Catherine Bardrick experiences the bizarre and densely-packed life story of flamboyant amputee actor Samuel Foote, brought to the stage of the Theatre Royal Haymarket in London until January 23

How many of you had heard of Samuel Foote before this play rescued him from the relative obscurity of 18th century historical “footenotes” and restored him to the limelight?
Christened Foote, and destined to lose one after a riding accident, the eponymous actor capitalized upon his grisly amputation on-stage, in plays such as The Lame Lover and The Devil with Two Sticks. There, the puns queued up thick and fast. No matter how often he was “stumped” and “hacked off”, Foote had to “find his feet” and “put his best foot forward”. After all, “the show must hop on”.
Ian Kelly wrote this fascinating figure’s biography, and subsequently adapted this play from it – he also stars in the show as Prince George.
Mr Foote’s Other Leg tells the bizarre life story of the outrageously eccentric Foote, who was not only an actor but also a mimic, satirist, dramatist, improv pioneer, theatre manager and crossdresser! It’s difficult to make the details of Foote’s escapades sound the least bit plausible – on stage, we witness him staging Othello as a comedy, presenting his plays as ‘tea-parties’ in order to circumvent the rigid censorship of the 1737 Licensing Act, and brushing up against the law as he lampoons the politicians, scientists, and society ladies of his day.
The lead role is tailor-made for the acclaimed Simon Russell Beale, who visibly relishes the sheer flamboyance of Foote as he stomps around the stage on his various wooden legs delivering the coarsest expletives in a series of astonishingly towering frocks (complete with built-in heaving bosoms). His performance is a wickedly mischievous comic tour de force, complemented by an ensemble cast playing other historical figures.
Dervla Kirwan is deliciously bawdy as actress Peg Woffington, Joseph Millson appropriately pompous as rival actor David Garrick, Micah Balfour sufficiently starstruck as the freed slave-turned-manservant Francis Barber, but it is often left to Jenny Galloway as the undervalued stage manager Mrs Garner to steal the show with her witty and withering one-liners.
Most of the action takes place backstage in the dressing room, that hazy hinterland between performer and audience, punctuated with stand-out scenes – the farcical face-off between two blacked-up Othellos, or the amputation scene itself (complete with sounds of sawing for the especially squeamish) which closes Act One with the challenge “How can we possibly top that in the second half?”

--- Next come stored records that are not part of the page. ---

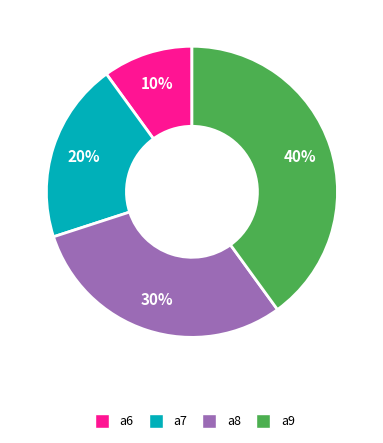

What is the ratio of the value at a9 to the value at a6?

4.0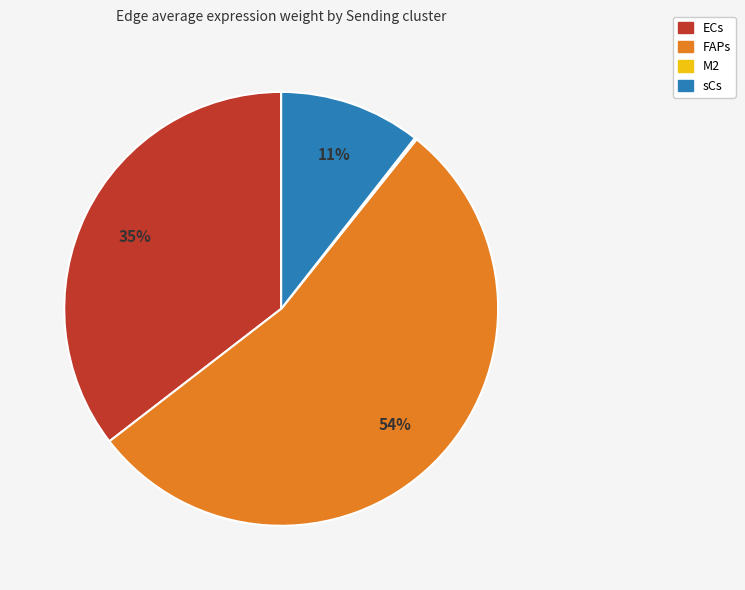

Does FAPs represent more than half of the total?

Yes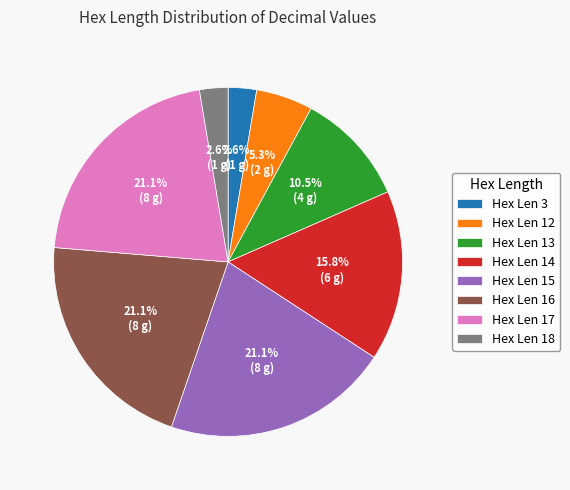

Do Hex Len 15 and Hex Len 12 together represent more than half of the pie?

No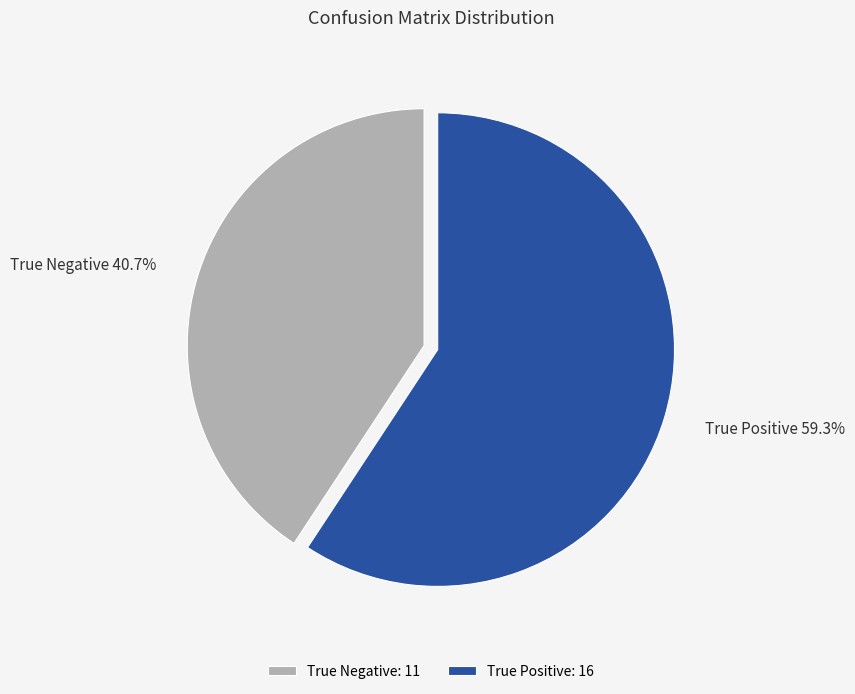

How many slices are in this pie chart?

2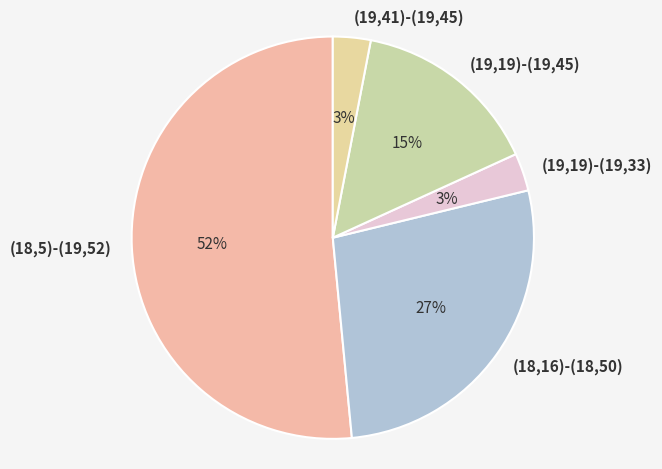

True or false: (19,19)-(19,45) accounts for 15% of the total.

True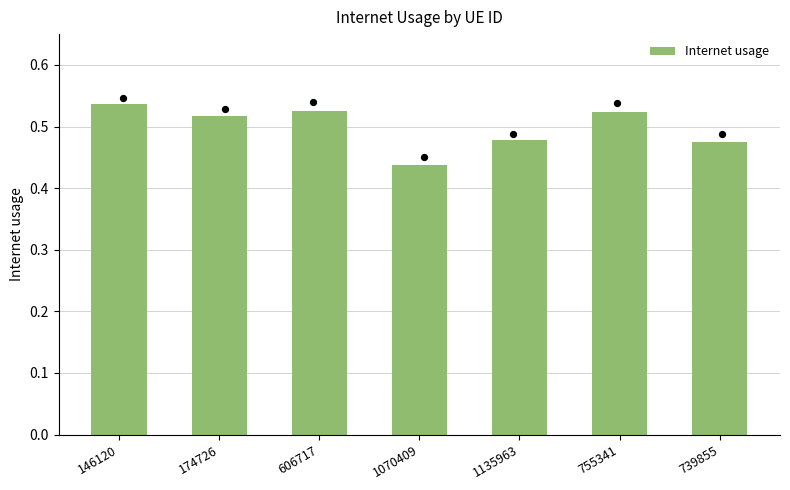

Between 755341 and 146120, which is larger?

146120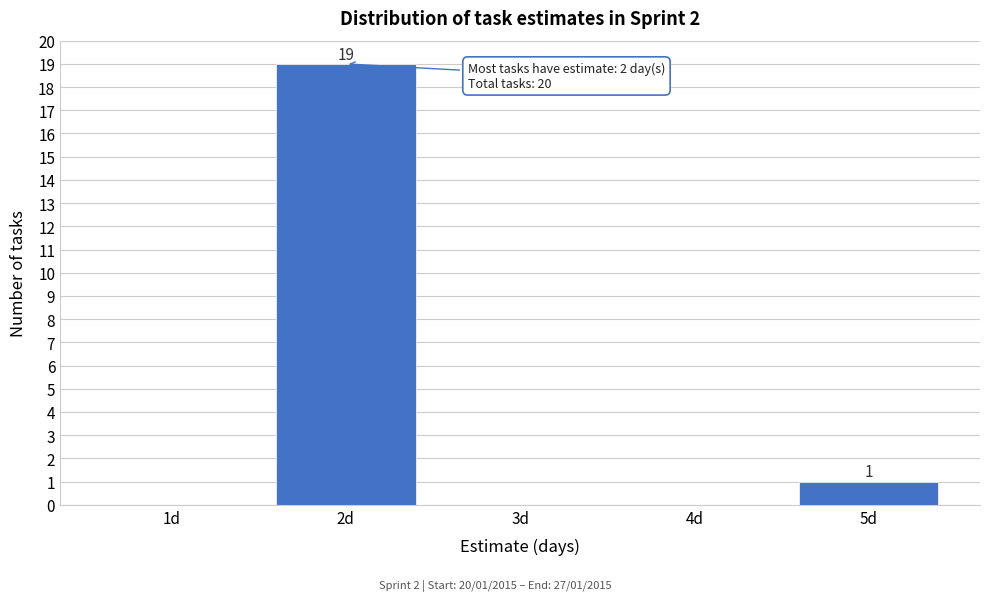

Reading left to right, what are all the values shown in this chart?

1d=0	2d=19	3d=0	4d=0	5d=1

Act Two answers by turning decidedly darker becoming a more somber tragicomedy as death and disease strike and Foote himself rapidly unravels like a demented Lear as charges stack up against him.
There are undoubtedly flaws in Richard Eyre’s production. It crams so much into itself that it runs the risk of becoming ramshackle, too disjointed in places that perhaps required stricter editing and tighter direction to maintain structure and focus.
It is, however, a fascinating night out at the theatre – the very theatre for which Foote managed to secure the Royal Charter. The audience is left with the rather poignant image of him as today’s celebrity turned tomorrow’s unknown – a cautionary reminder, perhaps, for our own times.